A0-L, A1_ L is the intercept and the slope of the left lane line coefficient, A0-R, A1_ R is the intercept and the slope of the right lane line coefficient;

and re-projecting the feature points by adjusting the positions of the vanishing points until the projected feature points show parallel features, namely obtaining the compensated coordinate positions of the vanishing points. A cubic polynomial fitting coefficient is obtained through double-line constraint fitting, and the camera vanishing point in a curve scene can be compensated by combining the intercept and the slope of a lane line coefficient, so that the problem that the camera parameters cannot be compensated for the curve scene by a parallel straight line calibration method in the prior art is avoided;

secondly, calculating a dynamic compensation value of a camera vanishing point through a polynomial coefficient, and avoiding the defects of endless loop or excessively long calculation time and excessively high requirement on a computer hardware device in iterative solution;

finally, correcting a camera Vanishing point, and recalculating coordinates of each feature point of the corrected left lane line and the right lane line in a world coordinate system to satisfy the requirement of vanizing _ y _ cor ═ vanizing _ y _ src-Det _ y, wherein: vanising _ y _ cor is the Vanishing point y coordinate position after correction, and vanising _ y _ src is the Vanishing point y coordinate position before correction.

Compared with the traditional parallel straight line calibration method, the method has strong universality and more satisfied scenes, not only satisfies the estimation of the vanishing point under the parallel straight line scene, but also solves the problem that the vanishing point direction cannot be estimated due to the change of the vanishing point caused by the shake of the self-vehicle when the parallel straight line calibration vehicle runs to the curve scene, utilizes double-line constraint to fit the left lane line and the right lane line, and calculates the dynamic compensation value of the camera vanishing point coordinate according to the fitting coefficient, thereby compensating the characteristic point of the lane line, improving the precision of the mutual conversion of the image coordinate and the world coordinate, and particularly calculating the target distance of the vehicle, the pedestrian and the like and the lane line equation, wherein the accuracy and the effectiveness of the vanishing point compensation directly influence the accuracy and the effectiveness of the detection distance.

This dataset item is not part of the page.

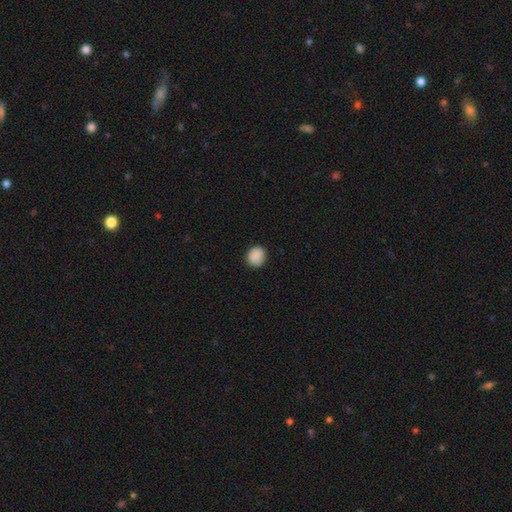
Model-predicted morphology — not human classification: type=smooth (89%); roundness=round (78%); merging=none (85%).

And comparing compensation results, referring to fig. 3 to 6, wherein the left graph in each graph is a schematic diagram before compensation, the right graph is a schematic diagram after compensation, and the inner eight shape, the outer eight shape and the inner eight and the outer eight with noise are respectively compensated, referring to the right graph in fig. 3 to 6, camera parameters are compensated in a curve scene, accurate characteristic point coordinates after correction are output, and the position coordinate accuracy of the image mapped in a world coordinate system can be ensured, so that the use function of the vehicle-mounted system is improved.

As shown in fig. 7, another aspect provides a system for lane line vanishing point compensation based on parallel constraint, the system comprising:

the lane line detection module is used for acquiring image information of a road surface acquired by the camera, determining a lane line in the image information and selecting a plurality of characteristic points on the lane line;

the coordinate conversion module is used for establishing a world coordinate system, presetting an initial vanishing point and determining the coordinate of the characteristic point of the lane line in the world coordinate system;

and judging whether each feature point of the left lane line and the right lane line has parallel characteristics in the world coordinate system, if so, not compensating the coordinates of the initial vanishing point, and if not, performing constrained double-line fitting on the feature points of the left lane line and the right lane line by using double-line constraint to determine and compensate the dynamic compensation value of the coordinates of the initial vanishing point of the camera.

The coordinate conversion module is further used for acquiring internal reference data of the camera and mounting height data of the camera on the vehicle, wherein the internal reference data of the camera and the mounting height data of the camera on the vehicle are known quantities, and can be measured and acquired, so that the coordinate position of each feature point in a world coordinate system can be determined.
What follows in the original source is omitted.